EXERCISE AIM> Gather each line below that contains the word "values", and copy those lines out.

PROVIDED RECORDS>
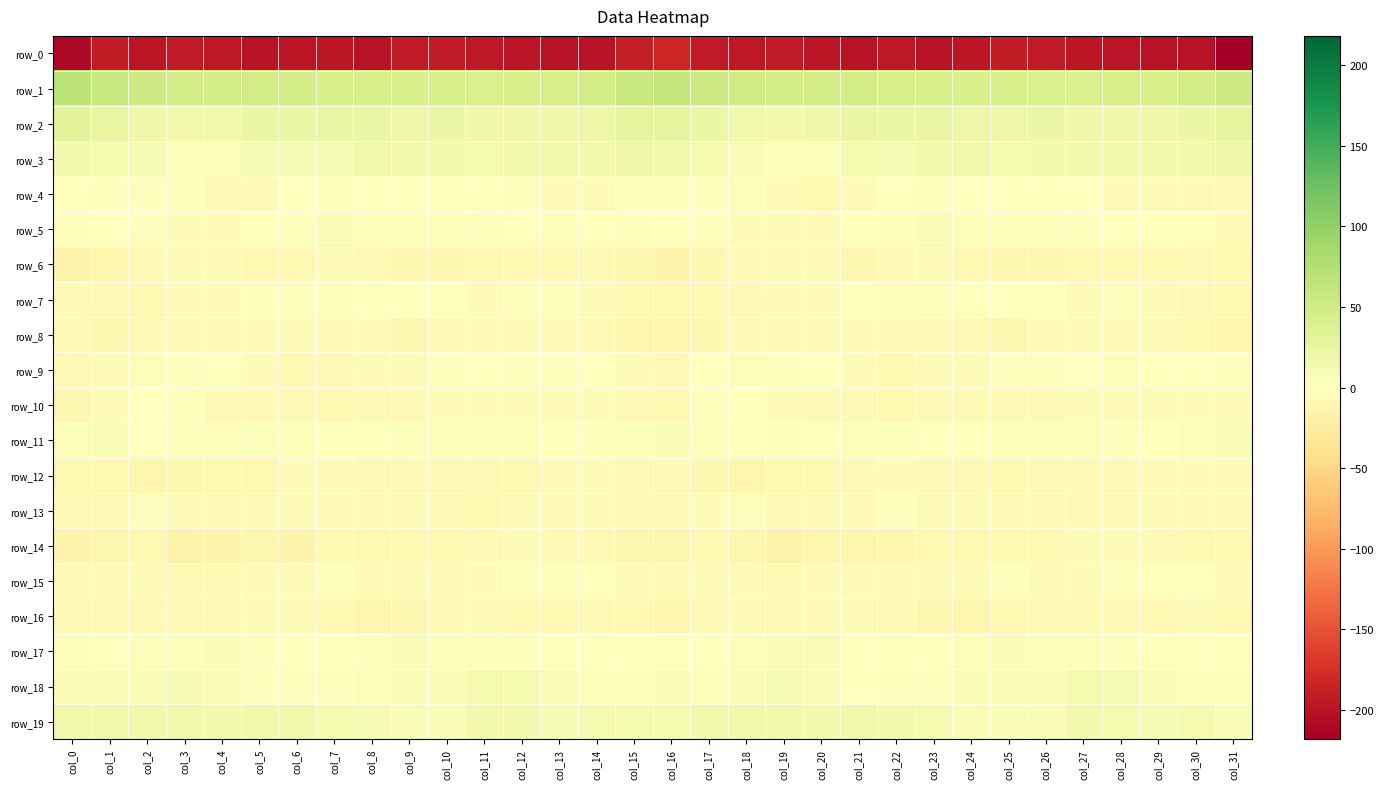

Reading left to right, list all the values displayed in this chart.

row_0: -210.6	-192.4	-196.4	-192.9	-194.3	-199.3	-196.0	-197.0	-199.8	-193.7	-192.6	-195.7	-199.1	-199.8	-200.0	-189.5	-183.5	-194.1	-195.4	-192.7	-196.4	-199.5	-194.8	-199.7	-197.3	-192.5	-193.4	-197.2	-199.2	-200.4	-199.8	-218.1
row_1: 69.8	58.3	52.0	47.7	47.2	48.4	46.3	45.6	44.6	43.6	42.7	40.9	44.8	44.3	47.0	57.0	61.3	55.1	50.7	46.5	47.8	47.6	46.0	45.5	44.2	43.7	41.3	42.5	45.3	44.2	49.0	52.1
row_2: 31.8	24.9	18.2	15.1	15.8	22.3	21.9	22.3	22.4	19.0	21.5	17.5	18.1	18.5	19.7	27.8	28.6	22.1	16.9	14.6	17.5	23.6	21.0	23.7	20.3	20.0	20.5	17.2	18.7	18.0	21.4	26.1
row_3: 12.5	11.9	9.0	3.5	3.3	8.9	9.6	10.1	16.7	12.7	12.0	11.1	13.9	14.4	13.6	20.4	16.8	11.5	6.6	2.9	4.6	10.4	8.7	12.9	16.1	11.9	12.0	11.9	14.3	13.6	14.9	19.2
row_4: -1.6	-3.1	-3.0	-3.1	-8.4	-7.0	-1.4	-2.8	-1.7	-1.1	0.0	-0.1	-3.2	-6.4	-6.0	-3.1	-2.0	-3.4	-2.5	-4.6	-9.5	-4.4	-1.4	-3.2	-1.1	-0.8	0.3	-0.6	-5.3	-6.2	-6.1	-7.6
row_5: 3.0	-0.6	-3.3	-4.0	-5.0	-1.1	3.0	6.5	4.9	3.8	4.4	3.1	1.2	-1.7	-0.1	-2.3	-1.7	-2.2	-3.5	-4.5	-3.8	-0.1	5.1	6.0	4.3	4.1	4.2	2.0	0.2	-1.2	-0.8	-6.9
row_6: -14.5	-12.3	-7.9	-5.3	-5.5	-8.7	-9.5	-3.5	-7.1	-10.4	-10.9	-9.3	-9.0	-9.4	-8.0	-10.9	-14.4	-11.0	-6.7	-5.0	-5.7	-10.4	-7.2	-3.5	-8.9	-10.8	-10.3	-8.9	-9.7	-8.7	-8.0	-8.5
row_7: -6.3	-8.1	-9.4	-5.6	-5.4	-1.9	-2.0	-3.0	-0.7	1.6	-0.4	-3.8	-2.9	-3.4	-6.8	-10.2	-10.1	-9.7	-7.9	-5.3	-4.3	-1.1	-2.5	-3.2	1.5	0.9	-1.3	-4.6	-2.3	-5.0	-7.5	-9.9
row_8: -8.4	-10.3	-8.2	-4.9	-4.8	-4.2	-6.2	-6.7	-6.5	-10.6	-7.6	-4.0	-5.8	-5.7	-8.0	-12.6	-13.4	-10.4	-6.7	-4.5	-4.6	-4.7	-6.4	-7.1	-7.0	-10.9	-5.1	-5.1	-5.4	-6.4	-9.0	-12.3
row_9: -7.9	-3.7	4.4	2.4	0.5	-4.7	-8.9	-7.4	-3.8	-3.7	-2.6	-0.4	3.3	2.4	-0.5	-5.0	-8.0	0.2	3.7	2.2	-0.9	-6.8	-9.2	-5.9	-3.5	-3.0	-2.2	0.9	3.7	1.0	-0.7	-2.0
row_10: -10.4	-5.6	0.5	-2.8	-6.9	-6.9	-8.4	-8.9	-7.8	-7.7	-6.7	-6.7	-5.5	-5.4	-3.9	-8.3	-9.5	-2.0	-0.5	-4.1	-7.3	-6.8	-9.5	-7.9	-7.9	-7.1	-6.9	-6.1	-5.9	-4.7	-3.7	-4.6
row_11: 4.4	5.3	0.6	-2.8	-2.2	2.5	3.6	0.7	0.3	2.7	4.0	4.5	4.2	0.5	2.2	2.7	5.5	4.4	-1.7	-2.4	-1.0	4.4	2.3	-0.0	1.2	3.5	3.9	5.0	2.5	0.6	3.5	5.8
row_12: -10.1	-9.6	-12.9	-10.7	-9.4	-9.4	-4.1	-6.6	-7.7	-8.5	-8.2	-7.7	-8.6	-6.6	-6.0	-7.0	-8.1	-10.8	-12.9	-9.1	-10.1	-7.0	-4.2	-7.8	-7.6	-9.0	-7.3	-8.4	-8.0	-6.2	-5.7	-6.3
row_13: -7.2	-4.7	-2.2	-3.7	-4.6	-4.5	-4.1	-3.5	-5.5	-3.4	-5.8	-8.6	-5.5	-6.1	-6.5	-7.6	-5.7	-3.6	-2.2	-4.4	-4.3	-4.7	-3.2	-4.8	-4.6	-4.0	-6.7	-8.1	-5.2	-6.5	-6.6	-6.7
row_14: -13.9	-11.3	-9.8	-15.9	-15.1	-11.7	-14.0	-10.2	-8.6	-9.6	-9.3	-7.6	-5.6	-6.9	-7.5	-11.9	-11.3	-9.8	-11.6	-16.8	-13.2	-12.8	-12.5	-9.3	-9.0	-9.7	-8.8	-6.3	-6.0	-6.9	-8.7	-9.7
row_15: -6.5	-4.4	-5.9	-7.5	-8.0	-5.3	-6.6	-3.4	-4.7	-3.6	-3.7	-3.9	-3.2	-2.1	-0.1	-5.2	-6.2	-4.3	-6.4	-8.2	-6.7	-6.0	-5.1	-3.4	-5.0	-3.1	-4.2	-3.7	-2.5	-1.4	-0.1	-3.9
row_16: -8.1	-8.1	-6.8	-7.1	-7.1	-5.8	-6.8	-8.8	-12.1	-10.4	-7.5	-6.8	-8.6	-9.2	-7.2	-9.3	-12.0	-7.5	-6.8	-7.5	-5.9	-6.2	-7.1	-10.6	-12.2	-9.0	-7.0	-7.7	-8.2	-9.6	-5.9	-8.7
row_17: 3.2	1.4	2.0	4.8	5.8	1.9	-1.5	-0.4	2.6	7.4	4.7	4.4	3.2	0.9	0.9	0.6	-0.4	1.2	2.8	5.6	5.2	0.1	-1.6	0.3	4.7	6.9	4.4	3.9	2.9	-0.3	1.4	0.2
row_18: 8.2	5.8	5.2	9.6	8.2	2.4	2.0	3.0	5.0	6.5	6.2	11.2	11.2	7.5	4.2	4.9	5.4	4.7	6.7	10.1	6.4	1.3	2.4	3.2	6.3	5.6	8.2	11.9	10.1	5.2	4.6	4.3
row_19: 14.2	14.5	14.9	14.8	12.2	15.0	14.4	11.9	8.9	7.7	6.7	12.0	13.6	8.7	10.5	10.6	11.5	14.1	15.3	13.7	12.8	15.5	13.4	10.6	8.3	6.8	8.4	13.6	11.5	8.6	11.3	8.1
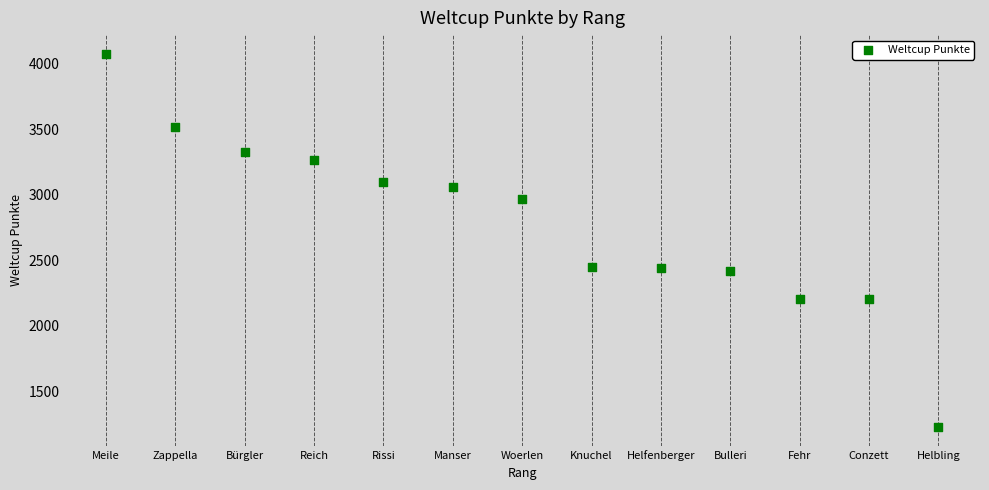

What is the range of X values (max minus min)?

12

OUTPUT>
Reading left to right, list all the values displayed in this chart.
What is the range of X values (max minus min)?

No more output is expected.